Information supplied
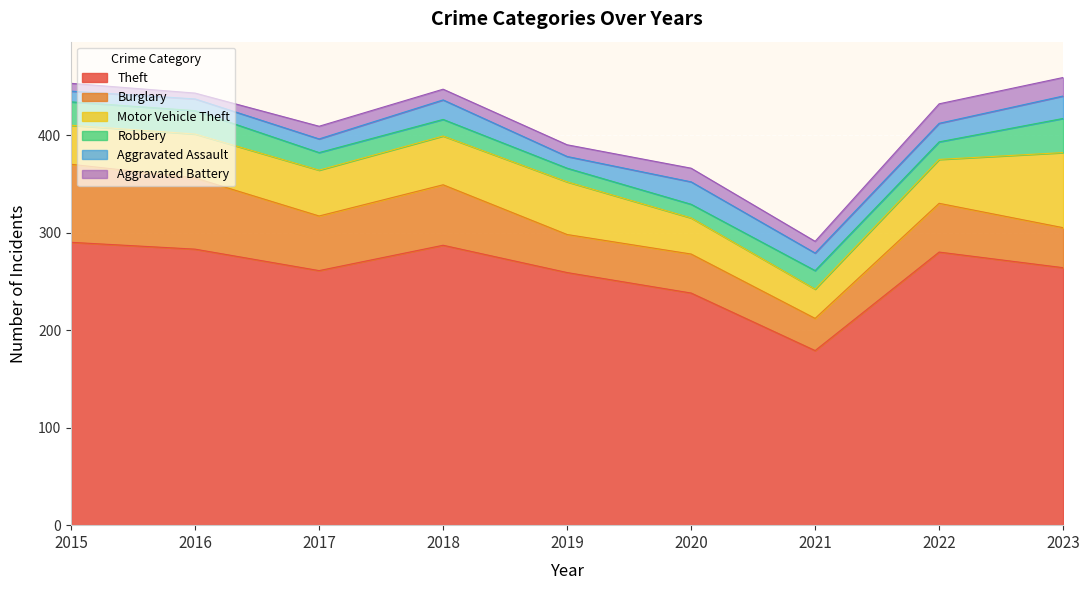

At 2017, list the series in order from largest to smallest.

Theft, Burglary, Motor Vehicle Theft, Robbery, Aggravated Assault, Aggravated Battery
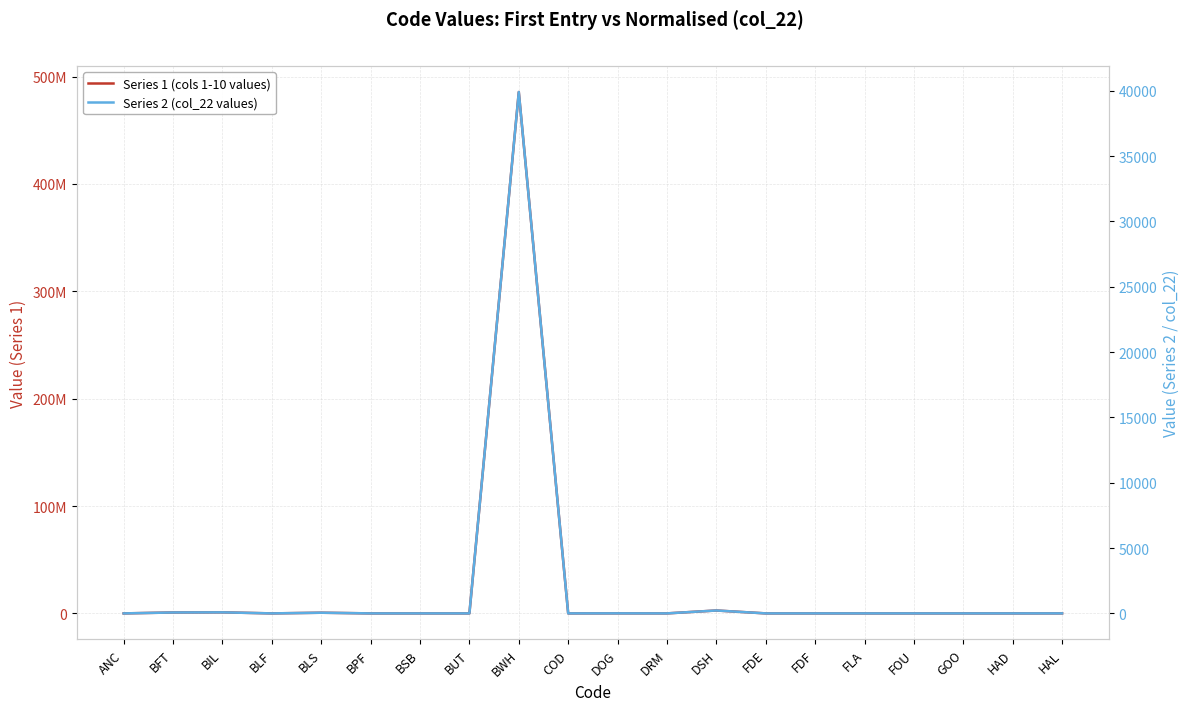

At which category does Series 2 (col_22 values) reach its first local valley?

BLF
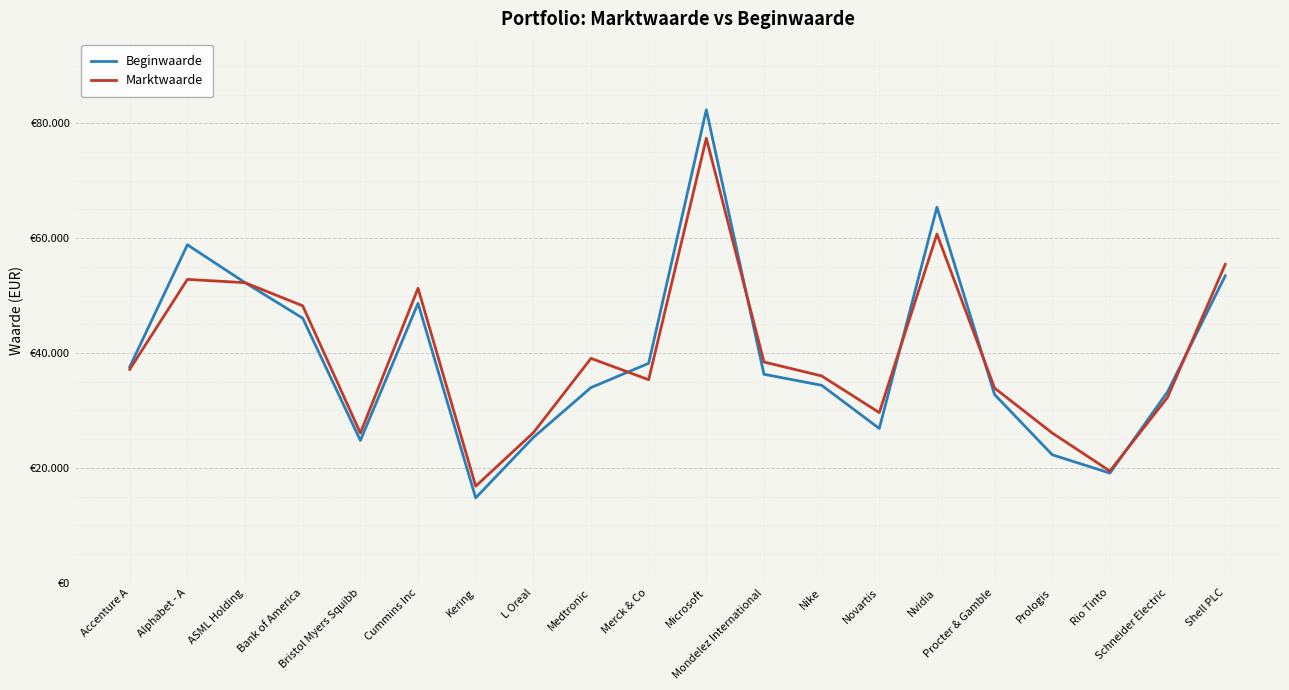

Which has a higher value, Schneider Electric or L Oreal?

Schneider Electric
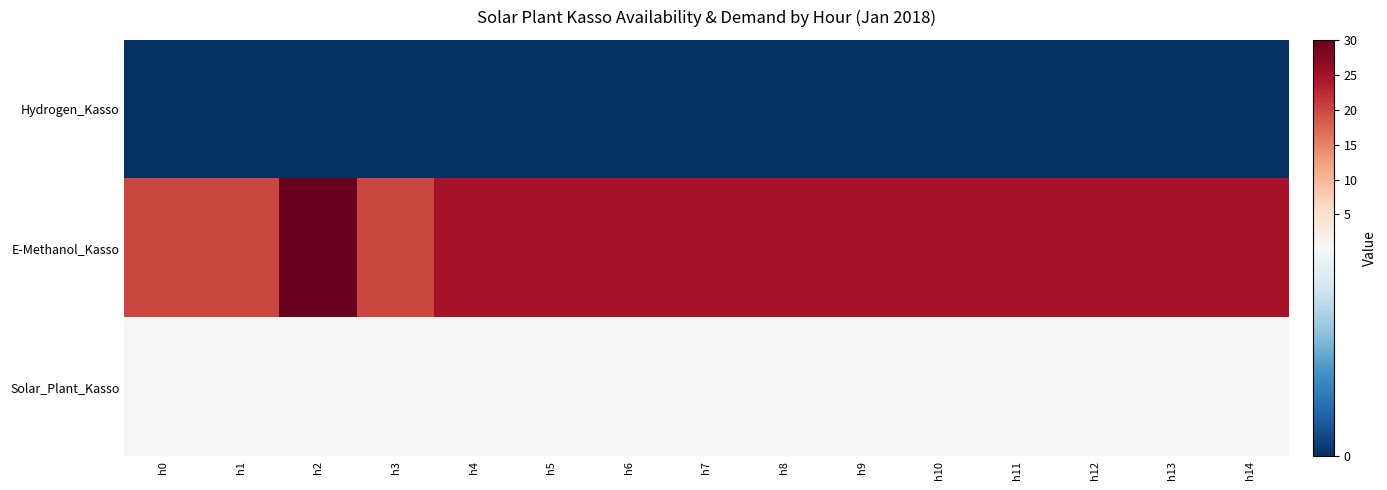

Reading left to right, what are all the values shown in this chart?

Hydrogen_Kasso: h0=0.0	h1=0.0	h2=0.0	h3=0.0	h4=0.0	h5=0.0	h6=0.0	h7=0.0	h8=0.0	h9=0.0	h10=0.0	h11=0.0	h12=0.0	h13=0.0	h14=0.0
E-Methanol_Kasso: h0=20.0	h1=20.0	h2=30.0	h3=20.0	h4=25.0	h5=25.0	h6=25.0	h7=25.0	h8=25.0	h9=25.0	h10=25.0	h11=25.0	h12=25.0	h13=25.0	h14=25.0
Solar_Plant_Kasso: h0=0.2	h1=0.2	h2=0.2	h3=0.2	h4=0.2	h5=0.2	h6=0.2	h7=0.2	h8=0.2	h9=0.2	h10=0.2	h11=0.2	h12=0.2	h13=0.2	h14=0.2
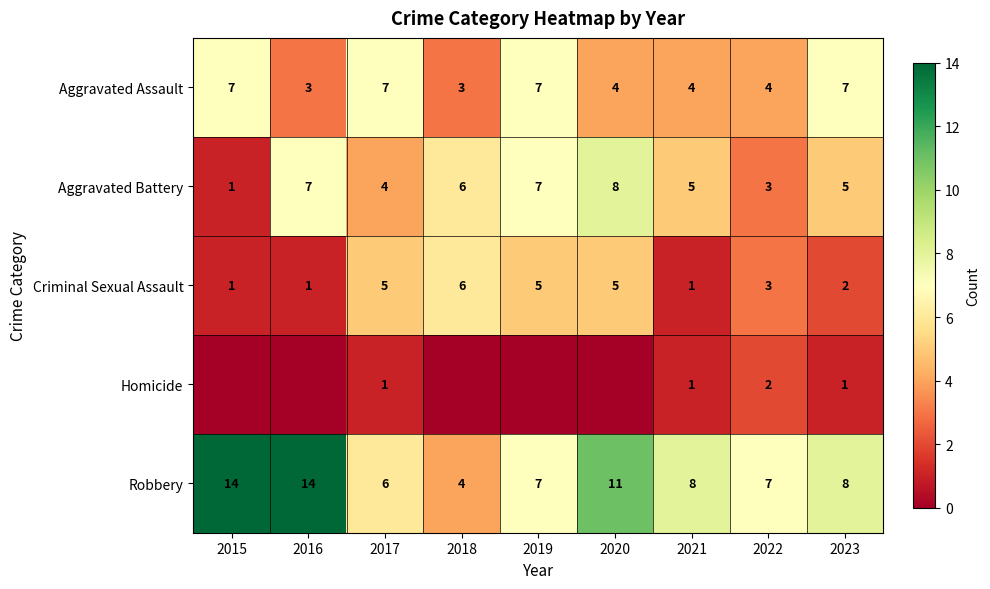

The Aggravated Battery series shows 6 at 2017. True or false?

False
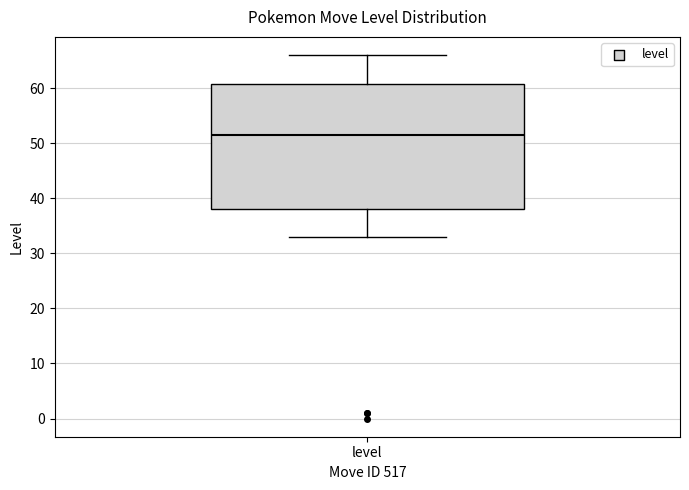

Transcribe this box plot: give where the median line is, the range the box spans, and where the two whiskers end, as read against the y-axis. The values are not printed on the chart, so give them approximately, as read against the axis.

median 52, box 38 to 61, whiskers 33 to 66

Task directions
Reproduce verbatim the part of the records that begins with the line containing "Transcribe this box" and continues through the end of the records.

Output below
Transcribe this box plot: give where the median line is, the range the box spans, and where the two whiskers end, as read against the y-axis. The values are not printed on the chart, so give them approximately, as read against the axis.

median 52, box 38 to 61, whiskers 33 to 66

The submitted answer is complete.